_DATA TO EXAMINE_
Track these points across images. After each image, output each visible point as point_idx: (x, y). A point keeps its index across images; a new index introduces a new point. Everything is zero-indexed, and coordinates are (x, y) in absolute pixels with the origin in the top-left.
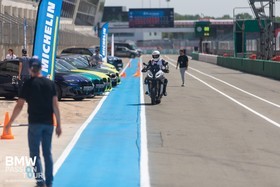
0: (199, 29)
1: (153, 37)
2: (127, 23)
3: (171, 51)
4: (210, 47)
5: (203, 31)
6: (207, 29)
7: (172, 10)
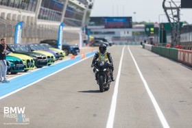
0: (148, 29)
1: (126, 35)
2: (104, 27)
3: (134, 43)
4: (154, 40)
5: (150, 31)
6: (152, 29)
7: (131, 18)
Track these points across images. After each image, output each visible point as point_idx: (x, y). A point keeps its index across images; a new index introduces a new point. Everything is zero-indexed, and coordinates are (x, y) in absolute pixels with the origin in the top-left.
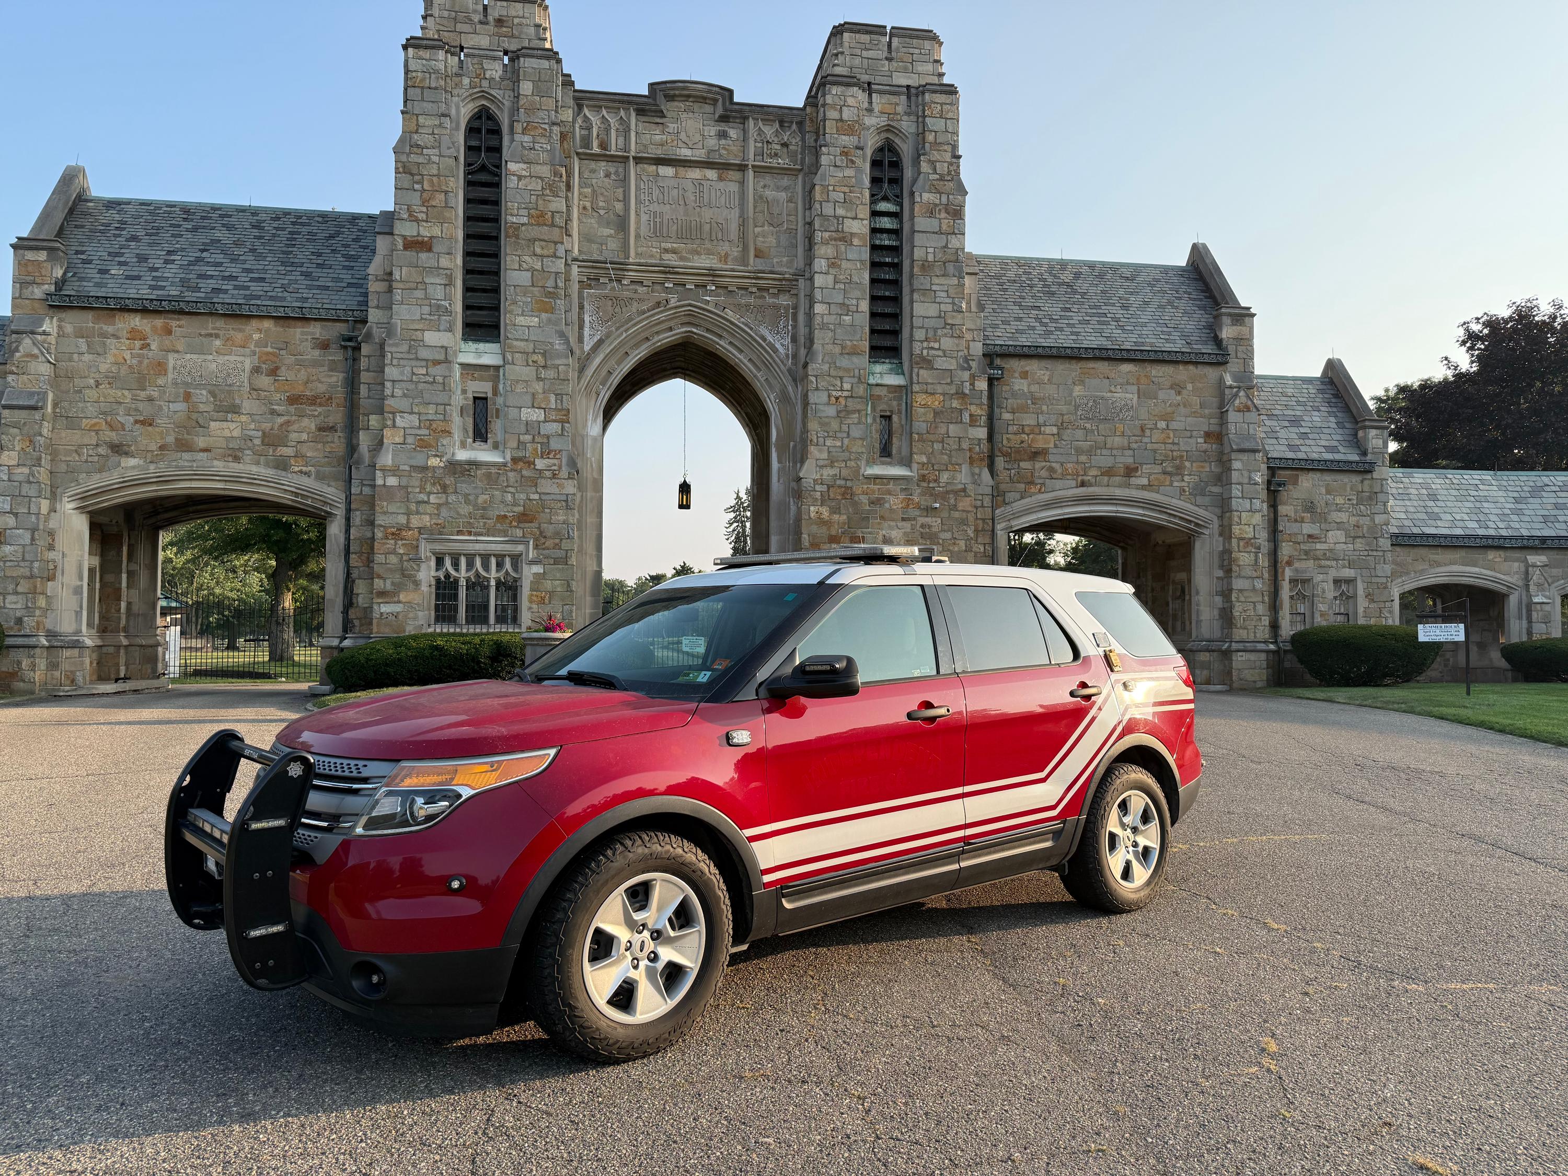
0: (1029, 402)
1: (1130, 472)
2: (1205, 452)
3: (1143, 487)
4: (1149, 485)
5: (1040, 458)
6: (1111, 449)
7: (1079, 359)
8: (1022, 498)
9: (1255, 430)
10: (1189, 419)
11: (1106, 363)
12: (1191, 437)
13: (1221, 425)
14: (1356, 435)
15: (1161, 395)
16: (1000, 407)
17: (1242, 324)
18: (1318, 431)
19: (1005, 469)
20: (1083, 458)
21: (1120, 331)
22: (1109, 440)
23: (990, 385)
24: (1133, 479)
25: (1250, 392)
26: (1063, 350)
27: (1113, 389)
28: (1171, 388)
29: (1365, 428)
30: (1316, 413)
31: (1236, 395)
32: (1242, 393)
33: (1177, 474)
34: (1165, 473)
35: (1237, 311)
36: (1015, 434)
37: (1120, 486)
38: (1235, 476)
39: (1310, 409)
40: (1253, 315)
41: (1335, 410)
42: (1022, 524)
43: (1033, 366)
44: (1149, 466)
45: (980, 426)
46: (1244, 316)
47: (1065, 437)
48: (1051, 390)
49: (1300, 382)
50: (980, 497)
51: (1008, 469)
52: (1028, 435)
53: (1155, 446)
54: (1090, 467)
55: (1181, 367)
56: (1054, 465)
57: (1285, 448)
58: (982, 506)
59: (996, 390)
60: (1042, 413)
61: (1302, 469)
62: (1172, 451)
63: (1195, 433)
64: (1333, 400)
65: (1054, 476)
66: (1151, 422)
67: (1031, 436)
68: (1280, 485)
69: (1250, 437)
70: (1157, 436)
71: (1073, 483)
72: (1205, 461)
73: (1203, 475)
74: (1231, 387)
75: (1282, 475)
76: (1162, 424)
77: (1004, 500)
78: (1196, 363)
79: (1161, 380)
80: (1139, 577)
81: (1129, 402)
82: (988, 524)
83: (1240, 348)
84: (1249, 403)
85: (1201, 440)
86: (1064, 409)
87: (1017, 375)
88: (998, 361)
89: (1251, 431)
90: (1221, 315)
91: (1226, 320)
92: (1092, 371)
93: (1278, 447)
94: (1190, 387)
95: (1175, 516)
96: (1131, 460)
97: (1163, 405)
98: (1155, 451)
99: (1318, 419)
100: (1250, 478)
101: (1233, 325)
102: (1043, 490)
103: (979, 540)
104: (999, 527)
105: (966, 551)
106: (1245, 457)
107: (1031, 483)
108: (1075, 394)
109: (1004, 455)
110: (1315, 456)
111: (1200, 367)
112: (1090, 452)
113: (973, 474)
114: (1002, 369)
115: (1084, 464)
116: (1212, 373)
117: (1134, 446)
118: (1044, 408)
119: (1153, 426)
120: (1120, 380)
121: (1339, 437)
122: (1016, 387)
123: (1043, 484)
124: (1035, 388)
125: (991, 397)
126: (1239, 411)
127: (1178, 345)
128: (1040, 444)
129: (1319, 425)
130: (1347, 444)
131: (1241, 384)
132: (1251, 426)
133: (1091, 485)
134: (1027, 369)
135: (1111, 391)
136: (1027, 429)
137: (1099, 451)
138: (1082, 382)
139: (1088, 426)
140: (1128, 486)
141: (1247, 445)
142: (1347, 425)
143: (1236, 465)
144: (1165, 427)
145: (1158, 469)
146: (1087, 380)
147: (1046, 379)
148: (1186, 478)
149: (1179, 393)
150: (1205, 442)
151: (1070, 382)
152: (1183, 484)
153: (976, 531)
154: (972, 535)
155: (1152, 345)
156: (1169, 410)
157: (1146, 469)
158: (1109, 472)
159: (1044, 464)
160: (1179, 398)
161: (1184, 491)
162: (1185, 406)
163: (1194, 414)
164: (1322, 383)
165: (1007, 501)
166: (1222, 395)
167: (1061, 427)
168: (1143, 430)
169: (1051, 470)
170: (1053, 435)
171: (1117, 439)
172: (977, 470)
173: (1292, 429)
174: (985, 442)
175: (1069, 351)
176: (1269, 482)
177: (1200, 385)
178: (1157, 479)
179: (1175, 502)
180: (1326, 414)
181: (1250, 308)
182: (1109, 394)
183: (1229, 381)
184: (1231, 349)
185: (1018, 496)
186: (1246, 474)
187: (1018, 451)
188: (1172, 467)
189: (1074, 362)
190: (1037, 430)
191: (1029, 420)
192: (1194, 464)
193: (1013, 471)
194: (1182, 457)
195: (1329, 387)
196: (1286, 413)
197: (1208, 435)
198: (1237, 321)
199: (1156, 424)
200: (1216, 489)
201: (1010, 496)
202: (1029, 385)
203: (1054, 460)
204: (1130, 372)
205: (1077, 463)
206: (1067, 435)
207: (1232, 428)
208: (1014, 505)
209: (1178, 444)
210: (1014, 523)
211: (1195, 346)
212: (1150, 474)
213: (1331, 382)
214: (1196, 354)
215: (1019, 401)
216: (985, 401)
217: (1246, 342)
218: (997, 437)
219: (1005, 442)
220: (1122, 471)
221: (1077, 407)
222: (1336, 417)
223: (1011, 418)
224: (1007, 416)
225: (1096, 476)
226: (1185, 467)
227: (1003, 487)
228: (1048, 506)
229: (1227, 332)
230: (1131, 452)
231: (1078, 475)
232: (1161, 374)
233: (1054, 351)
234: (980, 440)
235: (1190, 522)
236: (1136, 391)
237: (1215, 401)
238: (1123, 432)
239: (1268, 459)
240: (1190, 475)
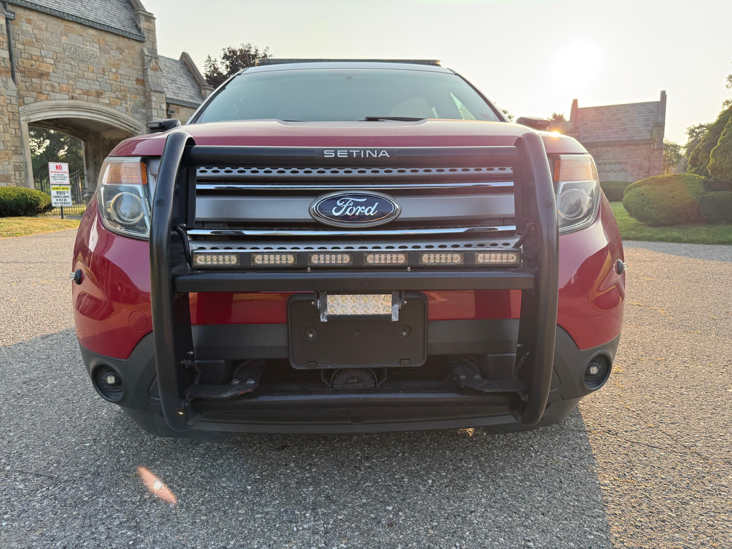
0: (34, 40)
1: (99, 95)
2: (137, 89)
3: (107, 105)
4: (110, 104)
5: (45, 78)
6: (87, 79)
7: (64, 19)
8: (36, 102)
9: (161, 81)
10: (128, 70)
11: (80, 26)
12: (129, 80)
13: (144, 76)
14: (200, 92)
15: (112, 52)
16: (13, 39)
17: (150, 22)
18: (184, 87)
19: (22, 81)
20: (71, 82)
21: (84, 9)
22: (86, 74)
23: (7, 23)
24: (100, 99)
25: (157, 60)
26: (53, 11)
27: (85, 43)
28: (117, 50)
29: (205, 89)
30: (181, 78)
31: (150, 61)
32: (153, 60)
33: (124, 100)
34: (117, 98)
35: (147, 14)
36: (26, 59)
37: (94, 102)
38: (153, 104)
39: (178, 75)
40: (154, 19)
41: (189, 78)
42: (36, 118)
43: (34, 16)
44: (108, 93)
45: (3, 49)
46: (150, 18)
47: (59, 67)
48: (46, 35)
49: (171, 61)
50: (9, 98)
51: (24, 82)
52: (35, 61)
53: (111, 82)
54: (76, 88)
55: (121, 39)
56: (54, 83)
57: (172, 94)
58: (11, 103)
59: (11, 27)
60: (43, 49)
61: (181, 106)
62: (120, 86)
63: (131, 78)
64: (188, 73)
65: (55, 90)
66: (108, 68)
67: (37, 63)
68: (172, 112)
69: (158, 85)
70: (112, 76)
71: (67, 97)
72: (137, 94)
73: (137, 102)
74: (147, 56)
75: (172, 108)
76: (114, 70)
77: (24, 102)
78: (129, 38)
79: (111, 44)
80: (95, 157)
81: (95, 53)
82: (16, 115)
83: (150, 35)
84: (157, 66)
85: (134, 82)
86: (57, 49)
87: (23, 20)
88: (9, 7)
89: (159, 82)
90: (139, 14)
91: (142, 18)
92: (72, 29)
93: (169, 93)
94: (126, 51)
95: (124, 123)
96: (99, 88)
97: (113, 58)
98: (111, 85)
99: (182, 81)
100: (160, 107)
101: (145, 21)
102: (49, 98)
103: (11, 126)
104: (22, 119)
105: (4, 132)
106: (156, 94)
107: (41, 93)
108: (63, 41)
109: (20, 72)
110: (185, 100)
111: (131, 41)
112: (75, 79)
113: (4, 82)
114: (14, 13)
115: (72, 86)
116: (138, 46)
117: (100, 79)
118: (44, 46)
119: (109, 70)
120: (89, 39)
121: (194, 92)
122: (24, 28)
123: (48, 95)
124: (36, 31)
125: (8, 31)
126: (152, 69)
127: (118, 26)
128: (44, 68)
129: (184, 84)
130: (197, 96)
131: (153, 56)
132: (159, 79)
133: (77, 99)
134: (31, 17)
135: (84, 44)
136: (34, 57)
137: (80, 79)
138: (66, 35)
139: (73, 63)
140: (99, 103)
141: (158, 89)
142: (196, 87)
143: (154, 99)
144: (115, 71)
145: (113, 95)
146: (69, 34)
147: (44, 27)
148: (128, 102)
149: (121, 54)
150: (137, 84)
151: (59, 33)
152: (127, 106)
153: (9, 120)
154: (8, 122)
155: (104, 21)
156: (117, 62)
157: (107, 94)
158: (87, 93)
159: (48, 82)
160: (121, 56)
161: (128, 109)
162: (125, 62)
163: (129, 67)
164: (182, 64)
165: (26, 102)
166: (143, 59)
167: (56, 60)
168: (104, 71)
169: (52, 86)
170: (52, 64)
171: (90, 74)
172: (4, 79)
173: (173, 84)
174: (8, 60)
175: (57, 13)
176: (167, 110)
177: (131, 51)
178: (113, 101)
179: (124, 115)
180: (186, 80)
181: (152, 14)
182: (83, 46)
183: (147, 53)
184: (146, 35)
185: (33, 100)
186: (158, 104)
187: (30, 71)
188: (121, 95)
189: (60, 20)
190: (41, 59)
191: (35, 52)
192: (132, 95)
193: (28, 83)
194: (125, 90)
195: (184, 66)
196: (169, 75)
197: (137, 80)
198: (148, 19)
199: (110, 69)
200: (144, 111)
201: (27, 100)
202: (33, 29)
203: (54, 79)
204: (93, 35)
205: (68, 84)
206: (60, 65)
207: (150, 79)
208: (30, 105)
209: (123, 83)
210: (31, 117)
211: (127, 29)
212: (110, 98)
213: (185, 64)
214: (129, 33)
215: (27, 38)
216: (5, 32)
217: (152, 31)
218: (14, 59)
219: (20, 63)
220: (94, 94)
221: (65, 50)
222: (190, 82)
223: (23, 48)
224: (20, 46)
225: (80, 94)
226: (127, 96)
227: (22, 93)
228: (53, 108)
229: (143, 25)
230: (98, 83)
231: (69, 92)
232: (111, 40)
233: (48, 11)
234: (4, 58)
235: (131, 127)
236: (98, 47)
237: (140, 62)
238: (93, 70)
239: (166, 98)
240: (130, 101)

_EXERCISE AIM_
Please reproduce, word for word, the lines starting at the beginning of the records and going on through the line containing "7: (131, 18)", leaving the pictures out of your answer.

_RESULT FOR THIS TASK_
Track these points across images. After each image, output each visible point as point_idx: (x, y). A point keeps its index across images; a new index introduces a new point. Everything is zero-indexed, and coordinates are (x, y) in absolute pixels with the origin in the top-left.
0: (199, 29)
1: (153, 37)
2: (127, 23)
3: (171, 51)
4: (210, 47)
5: (203, 31)
6: (207, 29)
7: (172, 10)
0: (148, 29)
1: (126, 35)
2: (104, 27)
3: (134, 43)
4: (154, 40)
5: (150, 31)
6: (152, 29)
7: (131, 18)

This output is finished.